Contract: operator metrics must not emit job or instance labels.
Reducing Cardinality with metricRelabelings
The Helm chart exposes metrics.serviceMonitor.metricRelabelings to drop or transform
series before they are stored in your TSDB. The following examples can be pasted into
values.yaml.
Example 1 — drop all info metrics in large multi-tenant clusters (keep only conditions + counts):
metrics:
serviceMonitor:
metricRelabelings:
- sourceLabels: [__name__]
regex: 'coraza_(engine|ruleset|rulesource|ruledata)_info'
action: drop
This reduces series by 1 per Engine, 1 per RuleSet, 1 per RuleSource, and 1 per referenced RuleData.

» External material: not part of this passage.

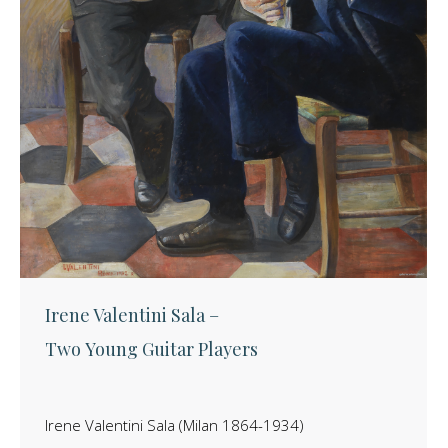
Irene Valentini Sala –
Two Young Guitar Players
Irene Valentini Sala (Milan 1864-1934)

Useful when you have many short-lived resources and do not need the identity labels captured in info metrics.
Example 2 — keep only coraza_ prefixed metrics (drop controller-runtime built-ins from this scrape job):
metrics:
serviceMonitor:
metricRelabelings:
- sourceLabels: [__name__]
regex: 'coraza_.*'
action: keep
This is useful when controller-runtime built-ins are already collected by a cluster-wide scrape job and you want to avoid duplication.
Example 3 — drop high-cardinality cache histogram (keep only counter + gauge):
metrics:
serviceMonitor:
metricRelabelings:
- sourceLabels: [__name__]
regex: 'coraza_cache_server_request_duration_seconds.*'
action: drop
The histogram generates ~84 series (6 label combinations × 14 series each: n explicit buckets + 1 +Inf bucket + _count + _sum). Dropping it
reduces operator-side series by ~84 while retaining the counter for request rate
calculations.